**WHAT NEEDS TO BE DONE**
Your task is to repeat the entries exactly from their first line through the line with "Mentions légales", and to stop there.

**DATA FOR REVIEW**
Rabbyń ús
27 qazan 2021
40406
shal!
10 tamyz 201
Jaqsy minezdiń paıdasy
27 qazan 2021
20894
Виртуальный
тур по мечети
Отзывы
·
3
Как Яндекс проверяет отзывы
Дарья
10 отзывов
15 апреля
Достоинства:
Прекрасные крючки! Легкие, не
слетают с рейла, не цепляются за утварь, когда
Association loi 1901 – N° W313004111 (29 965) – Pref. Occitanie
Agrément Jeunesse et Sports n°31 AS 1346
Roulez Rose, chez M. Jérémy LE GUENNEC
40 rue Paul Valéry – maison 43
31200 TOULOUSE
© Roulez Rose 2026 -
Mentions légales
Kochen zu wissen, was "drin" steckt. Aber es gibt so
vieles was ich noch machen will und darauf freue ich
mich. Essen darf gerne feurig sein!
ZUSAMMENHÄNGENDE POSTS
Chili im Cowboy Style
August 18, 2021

**TASK OUTPUT**
Rabbyń ús
27 qazan 2021
40406
shal!
10 tamyz 201
Jaqsy minezdiń paıdasy
27 qazan 2021
20894
Виртуальный
тур по мечети
Отзывы
·
3
Как Яндекс проверяет отзывы
Дарья
10 отзывов
15 апреля
Достоинства:
Прекрасные крючки! Легкие, не
слетают с рейла, не цепляются за утварь, когда
Association loi 1901 – N° W313004111 (29 965) – Pref. Occitanie
Agrément Jeunesse et Sports n°31 AS 1346
Roulez Rose, chez M. Jérémy LE GUENNEC
40 rue Paul Valéry – maison 43
31200 TOULOUSE
© Roulez Rose 2026 -
Mentions légales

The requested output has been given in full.